● Your instructions: From the records below, please repeat exactly the line that has "(hpglpenspeed 20)", the line that has "(plotvalue false)", and every line between them, and nothing else.

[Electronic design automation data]

Content starts

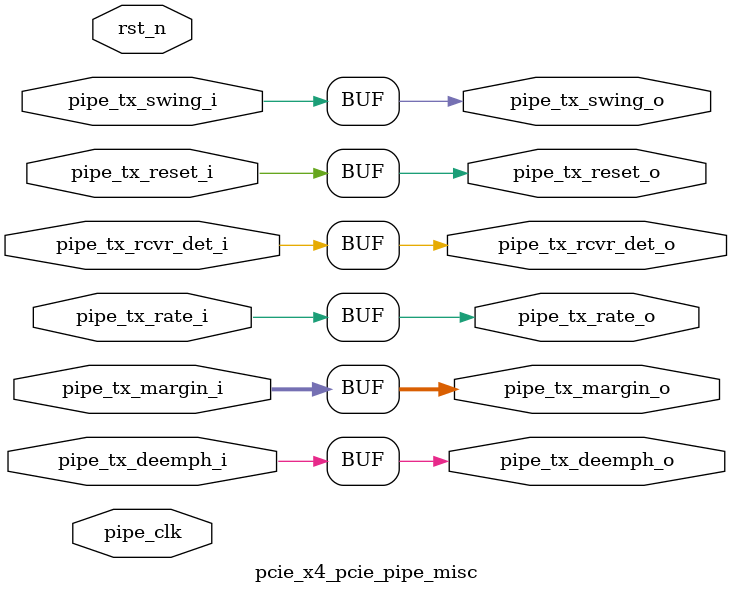
<source format=v>

`timescale 1ps/1ps

(* DowngradeIPIdentifiedWarnings = "yes" *)
module pcie_x4_pcie_pipe_misc #
(
    parameter        PIPE_PIPELINE_STAGES = 0,    // 0 - 0 stages, 1 - 1 stage, 2 - 2 stages
    parameter TCQ  = 1 // synthesis warning solved: parameter declaration becomes local
)
(

    input   wire        pipe_tx_rcvr_det_i       ,     // PIPE Tx Receiver Detect
    input   wire        pipe_tx_reset_i          ,     // PIPE Tx Reset
    input   wire        pipe_tx_rate_i           ,     // PIPE Tx Rate
    input   wire        pipe_tx_deemph_i         ,     // PIPE Tx Deemphasis
    input   wire [2:0]  pipe_tx_margin_i         ,     // PIPE Tx Margin
    input   wire        pipe_tx_swing_i          ,     // PIPE Tx Swing

    output  wire        pipe_tx_rcvr_det_o       ,     // Pipelined PIPE Tx Receiver Detect
    output  wire        pipe_tx_reset_o          ,     // Pipelined PIPE Tx Reset
    output  wire        pipe_tx_rate_o           ,     // Pipelined PIPE Tx Rate
    output  wire        pipe_tx_deemph_o         ,     // Pipelined PIPE Tx Deemphasis
    output  wire [2:0]  pipe_tx_margin_o         ,     // Pipelined PIPE Tx Margin
    output  wire        pipe_tx_swing_o          ,     // Pipelined PIPE Tx Swing

    input   wire        pipe_clk                ,      // PIPE Clock
    input   wire        rst_n                          // Reset
);

//******************************************************************//
// Reality check.                                                   //
//******************************************************************//

//    parameter TCQ  = 1;      // clock to out delay model

    generate

    if (PIPE_PIPELINE_STAGES == 0) begin : pipe_stages_0

        assign pipe_tx_rcvr_det_o = pipe_tx_rcvr_det_i;
        assign pipe_tx_reset_o  = pipe_tx_reset_i;
        assign pipe_tx_rate_o = pipe_tx_rate_i;
        assign pipe_tx_deemph_o = pipe_tx_deemph_i;
        assign pipe_tx_margin_o = pipe_tx_margin_i;
        assign pipe_tx_swing_o = pipe_tx_swing_i;

    end // if (PIPE_PIPELINE_STAGES == 0)
    else if (PIPE_PIPELINE_STAGES == 1) begin : pipe_stages_1

    reg                pipe_tx_rcvr_det_q       ;
    reg                pipe_tx_reset_q          ;
    reg                pipe_tx_rate_q           ;
    reg                pipe_tx_deemph_q         ;
    reg [2:0]          pipe_tx_margin_q         ;
    reg                pipe_tx_swing_q          ;

        always @(posedge pipe_clk) begin

        if (rst_n)
        begin

            pipe_tx_rcvr_det_q <= #TCQ 0;
            pipe_tx_reset_q  <= #TCQ 1'b1;
            pipe_tx_rate_q <= #TCQ 0;
            pipe_tx_deemph_q <= #TCQ 1'b1;
            pipe_tx_margin_q <= #TCQ 0;
            pipe_tx_swing_q <= #TCQ 0;

        end
        else
        begin

            pipe_tx_rcvr_det_q <= #TCQ pipe_tx_rcvr_det_i;
            pipe_tx_reset_q  <= #TCQ pipe_tx_reset_i;
            pipe_tx_rate_q <= #TCQ pipe_tx_rate_i;
            pipe_tx_deemph_q <= #TCQ pipe_tx_deemph_i;
            pipe_tx_margin_q <= #TCQ pipe_tx_margin_i;
            pipe_tx_swing_q <= #TCQ pipe_tx_swing_i;

          end

        end

        assign pipe_tx_rcvr_det_o = pipe_tx_rcvr_det_q;
        assign pipe_tx_reset_o  = pipe_tx_reset_q;
        assign pipe_tx_rate_o = pipe_tx_rate_q;
        assign pipe_tx_deemph_o = pipe_tx_deemph_q;
        assign pipe_tx_margin_o = pipe_tx_margin_q;
        assign pipe_tx_swing_o = pipe_tx_swing_q;

    end // if (PIPE_PIPELINE_STAGES == 1)
    else if (PIPE_PIPELINE_STAGES == 2) begin : pipe_stages_2

    reg                pipe_tx_rcvr_det_q       ;
    reg                pipe_tx_reset_q          ;
    reg                pipe_tx_rate_q           ;
    reg                pipe_tx_deemph_q         ;
    reg [2:0]          pipe_tx_margin_q         ;
    reg                pipe_tx_swing_q          ;

    reg                pipe_tx_rcvr_det_qq      ;
    reg                pipe_tx_reset_qq         ;
    reg                pipe_tx_rate_qq          ;
    reg                pipe_tx_deemph_qq        ;
    reg [2:0]          pipe_tx_margin_qq        ;
    reg                pipe_tx_swing_qq         ;

        always @(posedge pipe_clk) begin

        if (rst_n)
        begin

            pipe_tx_rcvr_det_q <= #TCQ 0;
            pipe_tx_reset_q  <= #TCQ 1'b1;
            pipe_tx_rate_q <= #TCQ 0;
            pipe_tx_deemph_q <= #TCQ 1'b1;
            pipe_tx_margin_q <= #TCQ 0;
            pipe_tx_swing_q <= #TCQ 0;

            pipe_tx_rcvr_det_qq <= #TCQ 0;
            pipe_tx_reset_qq  <= #TCQ 1'b1;
            pipe_tx_rate_qq <= #TCQ 0;
            pipe_tx_deemph_qq <= #TCQ 1'b1;
            pipe_tx_margin_qq <= #TCQ 0;
            pipe_tx_swing_qq <= #TCQ 0;

        end
        else
        begin

            pipe_tx_rcvr_det_q <= #TCQ pipe_tx_rcvr_det_i;
            pipe_tx_reset_q  <= #TCQ pipe_tx_reset_i;
            pipe_tx_rate_q <= #TCQ pipe_tx_rate_i;
            pipe_tx_deemph_q <= #TCQ pipe_tx_deemph_i;
            pipe_tx_margin_q <= #TCQ pipe_tx_margin_i;
            pipe_tx_swing_q <= #TCQ pipe_tx_swing_i;

            pipe_tx_rcvr_det_qq <= #TCQ pipe_tx_rcvr_det_q;
            pipe_tx_reset_qq  <= #TCQ pipe_tx_reset_q;
            pipe_tx_rate_qq <= #TCQ pipe_tx_rate_q;
            pipe_tx_deemph_qq <= #TCQ pipe_tx_deemph_q;
            pipe_tx_margin_qq <= #TCQ pipe_tx_margin_q;
            pipe_tx_swing_qq <= #TCQ pipe_tx_swing_q;

          end

        end

        assign pipe_tx_rcvr_det_o = pipe_tx_rcvr_det_qq;
        assign pipe_tx_reset_o  = pipe_tx_reset_qq;
        assign pipe_tx_rate_o = pipe_tx_rate_qq;
        assign pipe_tx_deemph_o = pipe_tx_deemph_qq;
        assign pipe_tx_margin_o = pipe_tx_margin_qq;
        assign pipe_tx_swing_o = pipe_tx_swing_qq;

    end // if (PIPE_PIPELINE_STAGES == 2)

    endgenerate

endmodule


</source>
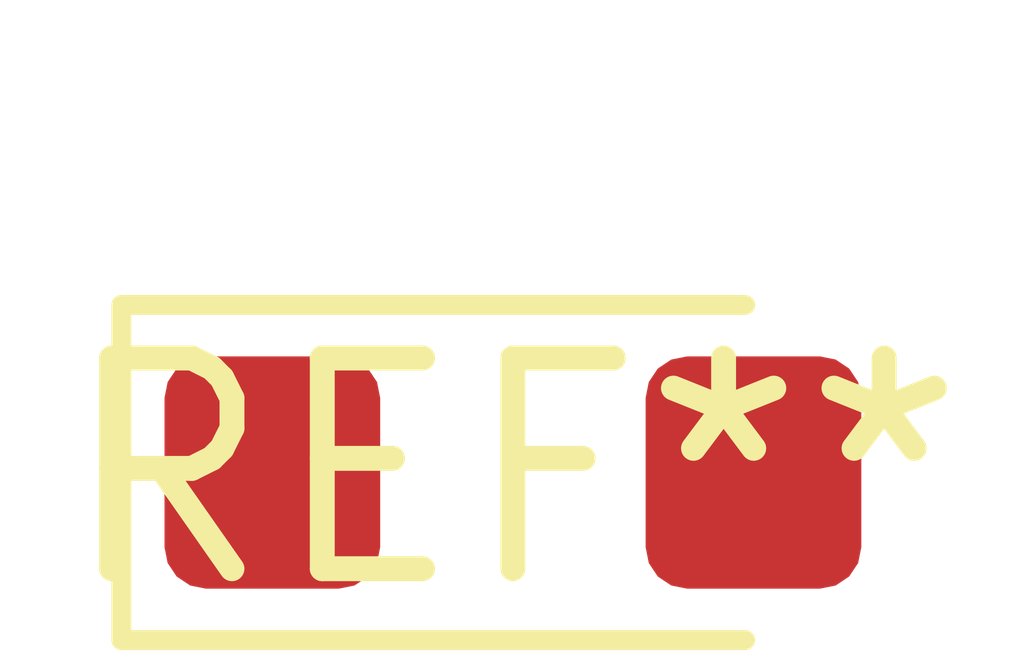
<source format=kicad_pcb>
(kicad_pcb (version 20240108) (generator pcbnew)

  (general
    (thickness 1.6)
  )

  (paper "A4")
  (layers
    (0 "F.Cu" signal)
    (31 "B.Cu" signal)
    (32 "B.Adhes" user "B.Adhesive")
    (33 "F.Adhes" user "F.Adhesive")
    (34 "B.Paste" user)
    (35 "F.Paste" user)
    (36 "B.SilkS" user "B.Silkscreen")
    (37 "F.SilkS" user "F.Silkscreen")
    (38 "B.Mask" user)
    (39 "F.Mask" user)
    (40 "Dwgs.User" user "User.Drawings")
    (41 "Cmts.User" user "User.Comments")
    (42 "Eco1.User" user "User.Eco1")
    (43 "Eco2.User" user "User.Eco2")
    (44 "Edge.Cuts" user)
    (45 "Margin" user)
    (46 "B.CrtYd" user "B.Courtyard")
    (47 "F.CrtYd" user "F.Courtyard")
    (48 "B.Fab" user)
    (49 "F.Fab" user)
    (50 "User.1" user)
    (51 "User.2" user)
    (52 "User.3" user)
    (53 "User.4" user)
    (54 "User.5" user)
    (55 "User.6" user)
    (56 "User.7" user)
    (57 "User.8" user)
    (58 "User.9" user)
  )

  (setup
    (pad_to_mask_clearance 0)
    (pcbplotparams
      (layerselection 0x00010fc_ffffffff)
      (plot_on_all_layers_selection 0x0000000_00000000)
      (disableapertmacros false)
      (usegerberextensions false)
      (usegerberattributes false)
      (usegerberadvancedattributes false)
      (creategerberjobfile false)
      (dashed_line_dash_ratio 12.000000)
      (dashed_line_gap_ratio 3.000000)
      (svgprecision 4)
      (plotframeref false)
      (viasonmask false)
      (mode 1)
      (useauxorigin false)
      (hpglpennumber 1)
      (hpglpenspeed 20)
      (hpglpendiameter 15.000000)
      (dxfpolygonmode false)
      (dxfimperialunits false)
      (dxfusepcbnewfont false)
      (psnegative false)
      (psa4output false)
      (plotreference false)
      (plotvalue false)
      (plotinvisibletext false)
      (sketchpadsonfab false)
      (subtractmaskfromsilk false)
      (outputformat 1)
      (mirror false)
      (drillshape 1)
      (scaleselection 1)
      (outputdirectory "")
    )
  )

  (net 0 "")

  (footprint "D_SMF" (layer "F.Cu") (at 0 0))

)

</source>
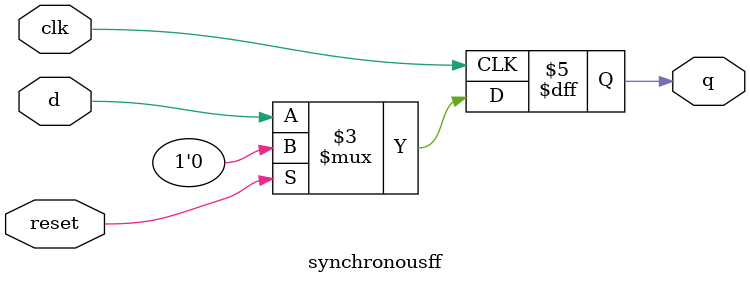
<source format=sv>
module synchronousff (
    input logic clk,      // Clock input
    input logic d,        // Data input
    input logic reset,    // Reset input
    output logic q        // Output
);

    always @(posedge clk)  
    begin
        if (reset)
            q <= 0;       // Reset q to 0 on clock edge
        else
            q <= d;       // Assign input d to output q
    end

endmodule

</source>
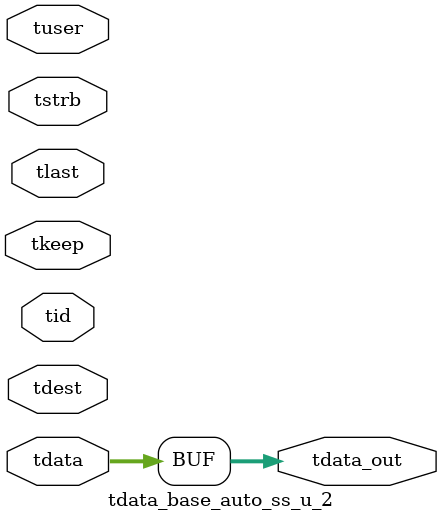
<source format=v>


`timescale 1ps/1ps

module tdata_base_auto_ss_u_2 #
(
parameter C_S_AXIS_TDATA_WIDTH = 32,
parameter C_S_AXIS_TUSER_WIDTH = 0,
parameter C_S_AXIS_TID_WIDTH   = 0,
parameter C_S_AXIS_TDEST_WIDTH = 0,
parameter C_M_AXIS_TDATA_WIDTH = 32
)
(
input  [(C_S_AXIS_TDATA_WIDTH == 0 ? 1 : C_S_AXIS_TDATA_WIDTH)-1:0     ] tdata,
input  [(C_S_AXIS_TUSER_WIDTH == 0 ? 1 : C_S_AXIS_TUSER_WIDTH)-1:0     ] tuser,
input  [(C_S_AXIS_TID_WIDTH   == 0 ? 1 : C_S_AXIS_TID_WIDTH)-1:0       ] tid,
input  [(C_S_AXIS_TDEST_WIDTH == 0 ? 1 : C_S_AXIS_TDEST_WIDTH)-1:0     ] tdest,
input  [(C_S_AXIS_TDATA_WIDTH/8)-1:0 ] tkeep,
input  [(C_S_AXIS_TDATA_WIDTH/8)-1:0 ] tstrb,
input                                                                    tlast,
output [C_M_AXIS_TDATA_WIDTH-1:0] tdata_out
);

assign tdata_out = {tdata[31:0]};

endmodule


</source>
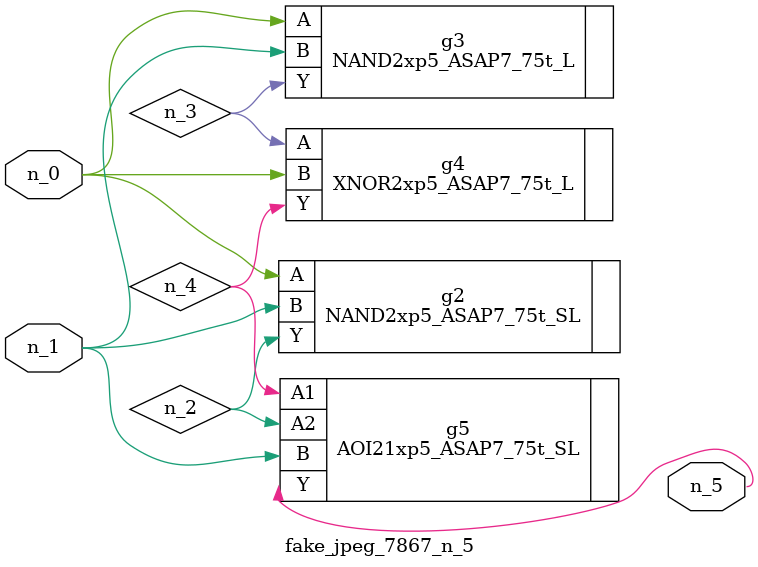
<source format=v>
module fake_jpeg_7867_n_5 (n_0, n_1, n_5);

input n_0;
input n_1;

output n_5;

wire n_2;
wire n_3;
wire n_4;

NAND2xp5_ASAP7_75t_SL g2 ( 
.A(n_0),
.B(n_1),
.Y(n_2)
);

NAND2xp5_ASAP7_75t_L g3 ( 
.A(n_0),
.B(n_1),
.Y(n_3)
);

XNOR2xp5_ASAP7_75t_L g4 ( 
.A(n_3),
.B(n_0),
.Y(n_4)
);

AOI21xp5_ASAP7_75t_SL g5 ( 
.A1(n_4),
.A2(n_2),
.B(n_1),
.Y(n_5)
);


endmodule
</source>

Content ends

● Task output:
      (hpglpenspeed 20)
      (hpglpendiameter 15.000000)
      (dxfpolygonmode false)
      (dxfimperialunits false)
      (dxfusepcbnewfont false)
      (psnegative false)
      (psa4output false)
      (plotreference false)
      (plotvalue false)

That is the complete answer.